Do these stretches after every ride, holding them for 20 to 30 seconds:

  • For hamstrings, lie on your back — keeping your legs straight — and slowly pull one leg up until you feel the stretch in the back of your leg
  • For your back, get on all fours and then push your buttocks back onto your heels and stretch your arms out in front of you
  • For the chest, place your arms either side of a door frame and lean through it to feel the stretch in the front and corners of your chest

13. Events

There’s nothing like entering an event to put yourself under a bit of pressure to get fit. On those days when you want to sit on the couch and watch DVDs, use the event as a goal to force you out there — that’s how top athletes motivate themselves. Forget saying: “I’ll do one when I am fitter, or I need to get fit first.” Do it now.

14. Change pace

Riding at one pace will work for the first few weeks, but after that you won’t see any benefits as your body gets used to it. Varying the pace — which is the basic tenet of interval training — will force your body to respond and get fitter as well as help you tolerate the pain of lactic acid in the muscles. Try doing 60 second sprints every five minutes or race up every hill you come across.

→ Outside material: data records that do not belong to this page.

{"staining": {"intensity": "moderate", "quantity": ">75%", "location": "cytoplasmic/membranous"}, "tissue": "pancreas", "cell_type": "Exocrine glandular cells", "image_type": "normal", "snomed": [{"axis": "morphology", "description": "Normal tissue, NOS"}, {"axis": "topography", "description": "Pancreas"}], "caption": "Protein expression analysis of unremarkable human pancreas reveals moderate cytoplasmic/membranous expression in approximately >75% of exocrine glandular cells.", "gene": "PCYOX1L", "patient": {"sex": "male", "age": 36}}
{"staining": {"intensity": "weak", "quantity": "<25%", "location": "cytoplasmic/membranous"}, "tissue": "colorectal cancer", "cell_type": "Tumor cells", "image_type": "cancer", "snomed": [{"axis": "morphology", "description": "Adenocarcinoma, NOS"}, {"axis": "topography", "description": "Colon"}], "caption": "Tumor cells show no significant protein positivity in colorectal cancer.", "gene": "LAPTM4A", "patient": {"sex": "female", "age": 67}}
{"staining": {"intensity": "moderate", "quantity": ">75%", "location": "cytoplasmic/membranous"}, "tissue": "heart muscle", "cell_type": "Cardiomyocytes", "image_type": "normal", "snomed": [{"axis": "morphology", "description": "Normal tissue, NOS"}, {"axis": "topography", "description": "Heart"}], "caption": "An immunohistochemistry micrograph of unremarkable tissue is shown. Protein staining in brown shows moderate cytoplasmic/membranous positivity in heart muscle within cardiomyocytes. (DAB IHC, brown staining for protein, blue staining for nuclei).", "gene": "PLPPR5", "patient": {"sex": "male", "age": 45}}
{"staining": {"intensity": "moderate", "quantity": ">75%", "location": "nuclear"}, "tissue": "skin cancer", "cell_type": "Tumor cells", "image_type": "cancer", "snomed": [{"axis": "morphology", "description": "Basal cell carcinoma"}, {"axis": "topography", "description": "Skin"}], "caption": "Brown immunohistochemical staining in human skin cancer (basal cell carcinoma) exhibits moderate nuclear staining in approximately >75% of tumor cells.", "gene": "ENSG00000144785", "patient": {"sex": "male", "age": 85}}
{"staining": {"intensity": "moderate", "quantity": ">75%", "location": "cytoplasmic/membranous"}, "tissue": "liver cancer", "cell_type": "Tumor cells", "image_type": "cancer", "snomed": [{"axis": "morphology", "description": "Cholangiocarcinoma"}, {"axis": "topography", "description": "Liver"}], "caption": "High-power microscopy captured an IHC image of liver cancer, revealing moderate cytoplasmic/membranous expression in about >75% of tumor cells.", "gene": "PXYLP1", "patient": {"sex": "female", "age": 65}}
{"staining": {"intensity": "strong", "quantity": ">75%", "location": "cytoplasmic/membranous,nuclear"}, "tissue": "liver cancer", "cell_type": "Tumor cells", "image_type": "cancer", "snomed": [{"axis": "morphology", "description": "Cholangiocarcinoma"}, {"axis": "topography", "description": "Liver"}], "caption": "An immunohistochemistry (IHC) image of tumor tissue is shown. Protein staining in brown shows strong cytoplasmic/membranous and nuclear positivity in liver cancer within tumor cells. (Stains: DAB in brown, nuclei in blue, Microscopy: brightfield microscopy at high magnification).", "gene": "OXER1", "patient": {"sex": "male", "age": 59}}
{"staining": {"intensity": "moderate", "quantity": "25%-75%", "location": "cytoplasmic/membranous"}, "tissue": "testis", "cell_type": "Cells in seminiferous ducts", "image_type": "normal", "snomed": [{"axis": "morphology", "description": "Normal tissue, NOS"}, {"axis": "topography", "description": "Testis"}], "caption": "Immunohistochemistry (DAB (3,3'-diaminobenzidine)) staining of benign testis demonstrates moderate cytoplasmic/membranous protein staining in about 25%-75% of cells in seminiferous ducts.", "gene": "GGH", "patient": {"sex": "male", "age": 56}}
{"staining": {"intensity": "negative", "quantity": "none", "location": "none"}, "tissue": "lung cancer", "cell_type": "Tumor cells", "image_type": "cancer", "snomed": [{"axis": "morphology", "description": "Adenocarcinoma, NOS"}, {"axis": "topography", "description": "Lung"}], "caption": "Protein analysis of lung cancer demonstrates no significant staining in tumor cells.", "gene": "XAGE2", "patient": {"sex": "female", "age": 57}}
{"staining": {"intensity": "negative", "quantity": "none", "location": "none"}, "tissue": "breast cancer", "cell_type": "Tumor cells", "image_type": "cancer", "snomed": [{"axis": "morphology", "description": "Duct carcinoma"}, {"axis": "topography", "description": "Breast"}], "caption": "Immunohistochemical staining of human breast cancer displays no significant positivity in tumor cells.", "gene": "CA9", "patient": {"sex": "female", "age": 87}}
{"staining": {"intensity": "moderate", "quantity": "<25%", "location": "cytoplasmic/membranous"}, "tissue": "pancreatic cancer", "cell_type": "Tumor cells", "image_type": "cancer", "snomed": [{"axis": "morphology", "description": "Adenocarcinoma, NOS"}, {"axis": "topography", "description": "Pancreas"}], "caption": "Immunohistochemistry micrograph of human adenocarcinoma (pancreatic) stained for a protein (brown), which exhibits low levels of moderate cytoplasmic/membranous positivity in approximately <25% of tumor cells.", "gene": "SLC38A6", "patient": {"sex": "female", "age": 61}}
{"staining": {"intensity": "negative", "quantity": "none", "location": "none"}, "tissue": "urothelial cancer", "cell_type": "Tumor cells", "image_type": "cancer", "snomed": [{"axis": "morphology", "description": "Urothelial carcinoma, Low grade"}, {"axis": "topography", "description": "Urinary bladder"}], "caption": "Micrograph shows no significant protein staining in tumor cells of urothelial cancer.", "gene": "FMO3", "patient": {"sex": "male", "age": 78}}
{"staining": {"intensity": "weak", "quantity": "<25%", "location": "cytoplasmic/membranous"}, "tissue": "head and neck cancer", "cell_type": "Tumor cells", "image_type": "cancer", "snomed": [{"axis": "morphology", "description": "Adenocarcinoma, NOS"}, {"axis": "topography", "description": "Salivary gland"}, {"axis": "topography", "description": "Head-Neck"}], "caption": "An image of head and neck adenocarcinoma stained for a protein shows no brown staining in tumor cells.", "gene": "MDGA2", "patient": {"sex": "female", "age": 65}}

15. Why do one when you can do three?

Having a new goal will add variety to your regime, so why not enter a triathlon? The swimming and running sections of the event will make you work harder, pulling and turning your body’s muscles in different ways to give you better all-round fitness. You may not be the best swimmer or runner in the world, but you’ll be up against triathletes who generally don’t have great bike skills, so it all evens out.